• _Task instructions_:
The data below is to be repeated in full, exactly as shown.

• _Data for processing_:
____
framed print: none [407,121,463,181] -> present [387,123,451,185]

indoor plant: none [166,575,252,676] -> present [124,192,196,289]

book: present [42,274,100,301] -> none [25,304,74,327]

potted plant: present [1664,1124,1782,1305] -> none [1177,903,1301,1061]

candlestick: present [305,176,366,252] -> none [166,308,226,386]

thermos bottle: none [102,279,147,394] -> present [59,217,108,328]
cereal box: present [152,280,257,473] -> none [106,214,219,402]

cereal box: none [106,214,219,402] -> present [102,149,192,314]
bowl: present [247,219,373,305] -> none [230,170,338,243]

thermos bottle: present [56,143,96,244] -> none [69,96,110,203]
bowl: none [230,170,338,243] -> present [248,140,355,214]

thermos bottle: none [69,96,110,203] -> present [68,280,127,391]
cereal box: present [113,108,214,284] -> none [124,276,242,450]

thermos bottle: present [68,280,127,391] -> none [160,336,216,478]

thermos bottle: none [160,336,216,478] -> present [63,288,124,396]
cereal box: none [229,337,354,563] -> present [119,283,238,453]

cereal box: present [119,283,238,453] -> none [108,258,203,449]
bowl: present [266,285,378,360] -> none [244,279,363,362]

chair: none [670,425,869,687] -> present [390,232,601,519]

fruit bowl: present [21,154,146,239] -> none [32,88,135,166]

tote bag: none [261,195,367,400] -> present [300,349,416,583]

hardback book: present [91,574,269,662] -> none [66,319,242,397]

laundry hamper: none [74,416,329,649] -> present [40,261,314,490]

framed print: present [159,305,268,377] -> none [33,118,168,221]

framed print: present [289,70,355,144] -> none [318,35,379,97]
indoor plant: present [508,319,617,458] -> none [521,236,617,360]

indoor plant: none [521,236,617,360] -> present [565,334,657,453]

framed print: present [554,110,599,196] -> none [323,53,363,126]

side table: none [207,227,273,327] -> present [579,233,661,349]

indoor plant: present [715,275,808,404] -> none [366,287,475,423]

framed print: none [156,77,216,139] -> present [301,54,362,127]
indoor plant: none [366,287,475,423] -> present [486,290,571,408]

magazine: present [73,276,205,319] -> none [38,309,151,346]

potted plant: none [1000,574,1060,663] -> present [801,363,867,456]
____
• _Answer box_:
framed print: none [407,121,463,181] -> present [387,123,451,185]

indoor plant: none [166,575,252,676] -> present [124,192,196,289]

book: present [42,274,100,301] -> none [25,304,74,327]

potted plant: present [1664,1124,1782,1305] -> none [1177,903,1301,1061]

candlestick: present [305,176,366,252] -> none [166,308,226,386]

thermos bottle: none [102,279,147,394] -> present [59,217,108,328]
cereal box: present [152,280,257,473] -> none [106,214,219,402]

cereal box: none [106,214,219,402] -> present [102,149,192,314]
bowl: present [247,219,373,305] -> none [230,170,338,243]

thermos bottle: present [56,143,96,244] -> none [69,96,110,203]
bowl: none [230,170,338,243] -> present [248,140,355,214]

thermos bottle: none [69,96,110,203] -> present [68,280,127,391]
cereal box: present [113,108,214,284] -> none [124,276,242,450]

thermos bottle: present [68,280,127,391] -> none [160,336,216,478]

thermos bottle: none [160,336,216,478] -> present [63,288,124,396]
cereal box: none [229,337,354,563] -> present [119,283,238,453]

cereal box: present [119,283,238,453] -> none [108,258,203,449]
bowl: present [266,285,378,360] -> none [244,279,363,362]

chair: none [670,425,869,687] -> present [390,232,601,519]

fruit bowl: present [21,154,146,239] -> none [32,88,135,166]

tote bag: none [261,195,367,400] -> present [300,349,416,583]

hardback book: present [91,574,269,662] -> none [66,319,242,397]

laundry hamper: none [74,416,329,649] -> present [40,261,314,490]

framed print: present [159,305,268,377] -> none [33,118,168,221]

framed print: present [289,70,355,144] -> none [318,35,379,97]
indoor plant: present [508,319,617,458] -> none [521,236,617,360]

indoor plant: none [521,236,617,360] -> present [565,334,657,453]

framed print: present [554,110,599,196] -> none [323,53,363,126]

side table: none [207,227,273,327] -> present [579,233,661,349]

indoor plant: present [715,275,808,404] -> none [366,287,475,423]

framed print: none [156,77,216,139] -> present [301,54,362,127]
indoor plant: none [366,287,475,423] -> present [486,290,571,408]

magazine: present [73,276,205,319] -> none [38,309,151,346]

potted plant: none [1000,574,1060,663] -> present [801,363,867,456]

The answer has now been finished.